Leading A Business In A World Split by Superpower Rivalry

Posted By on Jun 23, 2020 in Events |


Delphi on Zoom –
When: Friday, June 26, 3pm.

Please note: to help networking, we will start at 2.45pm. We will also keep the meeting open for 10 minutes after the event finishes at 4.15pm. A list of attendees’ emails will be sent around after the event (actual attendees only). Invoicing will occur after the event.

Where: On Zoom. A link will be sent at 2.45pm.

Who: Prof. Tomas Casas i Klett of the University of St Gallen in Switzerland.

Profile: https://www.weforum.org/people/tomas-casas-i-klett

Cost: 5,000 yen for non-members; 2,000 for members.

Leading A Business In A World Split by Superpower Rivalry

Several years ago, a very old Japanese executive told me that post-2008, the Age Of The Warrior was succeeding the Age of the Merchant.

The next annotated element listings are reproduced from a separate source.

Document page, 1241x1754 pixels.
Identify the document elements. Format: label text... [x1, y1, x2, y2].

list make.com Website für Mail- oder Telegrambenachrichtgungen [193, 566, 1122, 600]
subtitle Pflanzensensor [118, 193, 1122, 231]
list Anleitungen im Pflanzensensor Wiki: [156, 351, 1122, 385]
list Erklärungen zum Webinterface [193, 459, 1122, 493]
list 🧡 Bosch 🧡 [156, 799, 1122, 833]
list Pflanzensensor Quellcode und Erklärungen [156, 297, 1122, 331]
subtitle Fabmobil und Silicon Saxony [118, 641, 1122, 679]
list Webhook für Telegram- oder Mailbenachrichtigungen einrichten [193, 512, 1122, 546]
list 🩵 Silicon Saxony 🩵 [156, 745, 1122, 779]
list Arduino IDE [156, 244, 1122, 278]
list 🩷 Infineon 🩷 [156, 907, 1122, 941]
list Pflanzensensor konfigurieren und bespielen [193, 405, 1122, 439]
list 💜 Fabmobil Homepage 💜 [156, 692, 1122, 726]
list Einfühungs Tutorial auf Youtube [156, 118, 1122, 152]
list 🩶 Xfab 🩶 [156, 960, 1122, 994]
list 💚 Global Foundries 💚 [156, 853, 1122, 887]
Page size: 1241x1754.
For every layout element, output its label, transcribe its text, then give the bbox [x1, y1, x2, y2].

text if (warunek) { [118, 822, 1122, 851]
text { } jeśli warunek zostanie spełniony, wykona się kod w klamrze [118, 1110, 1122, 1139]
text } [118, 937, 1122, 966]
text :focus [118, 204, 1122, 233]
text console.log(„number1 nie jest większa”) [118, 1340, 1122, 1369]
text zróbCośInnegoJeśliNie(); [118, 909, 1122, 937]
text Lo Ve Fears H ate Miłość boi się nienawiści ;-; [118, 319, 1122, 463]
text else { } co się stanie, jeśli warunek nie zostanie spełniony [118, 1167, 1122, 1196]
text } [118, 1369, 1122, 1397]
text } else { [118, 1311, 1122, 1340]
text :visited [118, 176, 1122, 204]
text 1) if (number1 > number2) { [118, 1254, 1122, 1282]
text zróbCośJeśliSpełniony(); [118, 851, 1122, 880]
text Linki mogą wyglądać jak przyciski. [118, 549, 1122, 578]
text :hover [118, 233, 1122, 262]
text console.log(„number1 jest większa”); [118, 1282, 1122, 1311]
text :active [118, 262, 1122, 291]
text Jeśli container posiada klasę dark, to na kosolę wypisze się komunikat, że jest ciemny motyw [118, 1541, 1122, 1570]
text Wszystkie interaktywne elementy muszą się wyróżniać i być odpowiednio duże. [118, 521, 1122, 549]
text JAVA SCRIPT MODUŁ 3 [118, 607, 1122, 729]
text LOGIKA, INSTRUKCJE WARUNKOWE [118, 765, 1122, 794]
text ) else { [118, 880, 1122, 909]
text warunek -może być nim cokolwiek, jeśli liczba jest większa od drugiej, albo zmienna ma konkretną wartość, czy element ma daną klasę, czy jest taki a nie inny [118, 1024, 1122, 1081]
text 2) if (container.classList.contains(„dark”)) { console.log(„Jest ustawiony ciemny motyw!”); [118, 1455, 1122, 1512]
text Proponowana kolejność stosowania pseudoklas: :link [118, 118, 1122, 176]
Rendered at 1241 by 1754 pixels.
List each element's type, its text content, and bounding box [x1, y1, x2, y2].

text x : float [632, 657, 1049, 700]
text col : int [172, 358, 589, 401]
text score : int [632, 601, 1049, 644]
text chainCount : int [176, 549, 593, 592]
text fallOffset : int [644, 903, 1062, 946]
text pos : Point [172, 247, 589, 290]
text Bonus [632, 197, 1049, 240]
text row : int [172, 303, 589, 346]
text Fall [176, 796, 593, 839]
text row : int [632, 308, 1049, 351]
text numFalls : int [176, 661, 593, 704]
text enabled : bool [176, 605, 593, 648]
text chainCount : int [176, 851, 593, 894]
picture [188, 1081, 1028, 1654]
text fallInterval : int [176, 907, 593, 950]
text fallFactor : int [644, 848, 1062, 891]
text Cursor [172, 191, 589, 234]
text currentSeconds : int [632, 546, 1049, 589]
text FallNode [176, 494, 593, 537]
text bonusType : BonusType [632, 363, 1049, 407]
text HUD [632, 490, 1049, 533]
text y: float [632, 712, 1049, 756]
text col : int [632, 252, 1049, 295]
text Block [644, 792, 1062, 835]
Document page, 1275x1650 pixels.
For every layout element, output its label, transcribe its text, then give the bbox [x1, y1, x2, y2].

His belief was that the pre-2008 system, based on excessive deal-making, debt, consumption and business activity of all kinds had been discredited by the Great Crash. The merchant was going to be ‘shown the door’, and nations would ‘regroup’ behind high walls. Louis Vuitton would be ‘out’ and austerity, thrift and patriotism would be ‘in’.

Our speaker Tomas Casas i Klett will argue that my old friend was at best partly right: merchants have become too powerful and create too much value to simply disappear. Instead, they have evolved a new relationship with the state. This situation has been hastened by the tension between two of the worlds’ greatest civilizations: Trump’s American and Xi’s China. Companies have quickly become components of state capability and power, in the US as much as in China.

Apple’s revenue of 260 billion USD is bigger than the German defence budget. It sits at the intersection of crucial technologies. It enjoys tremendous support from its consumers (its soldiers?). It has 200 billion USD of cash at hand (ammunition?) to invest in a way that few other organizations in the world can.

Apple is as much part of American power as the 101st Airborne division. It embodies everything that makes America great: public-private connections, enormous scale, astonishing innovation, management competence, bottomless access to financial markets, and cutting-edge marketing. (Facebook, Amazon and Google are also obvious exponents of US power, and there are many others.)

Like in the US, China has seen an acceleration in the melding of government and corporate power, as well as market concentration, rocketing profits, and the weakening of religious and labour counterbalances.

China’s ‘divisions’ lined up opposite the US ones are not negligible. When you search for the ‘best android smartphone’, a Huawei model pops up. German car makers express fear in the face of China’s remorseless investments in AI and software. Chinese auto startups flourish in every nook and cranny of the auto industry, often focusing on the new demands triggered by Covid 19. Even China’s ‘junior partner’ Russia produces some of the finest high technology in the world. For years, it’s been Russian rockets taking embarrassed US astronauts to the ISS.

As business and political elites merge, these new power structures need to demonstrate that they can compete. The temptation for ‘value extraction’ (along the tragic African model) instead of ‘value creation’ is hard to resist. Tomas argues that it’s currently not clear that Western elites outperform East Asian elites. He will explain why, based on cutting edge research.

Any CEO wondering about leadership in a world of high stakes, political antagonism and technological competition should attend this event.

Tomas speaks German, Spanish, Mandarin, Japanese and English. He graduated from the Wharton School of Business before becoming a ‘salaryman’ in Japan in the 1990s. However, he soon decided that China – then embarking on its journey of ‘opening up and reform’ – was the place for a budding entrepreneur. Following an exciting career in Chinese business, Tomas began to research business modernization in China, Russia and India, often with counter-intuitive results. His first book published was on Japan’s challenges and potential ‘Japan’s Open Future: An Agenda for Global Citizenship’, (co-authored with J.P. Lehmann and J. Haffner). His latest work is titled ‘The Life of Russian Business: (Re)cognizing, (Re)activating and (Re)configuring Institutions.’ Forthcoming (09.2020) is the Elite Quality Report (EQx2020), a global index ranking countries on the quality in terms of value creation/extraction of their elites. Tomas is a senior academic at the University of St Gallen, where he obtained his Ph.D. He also has a M.Sc in management from Fudan University in Shanghai. He is one of a small group of truly global business thinkers.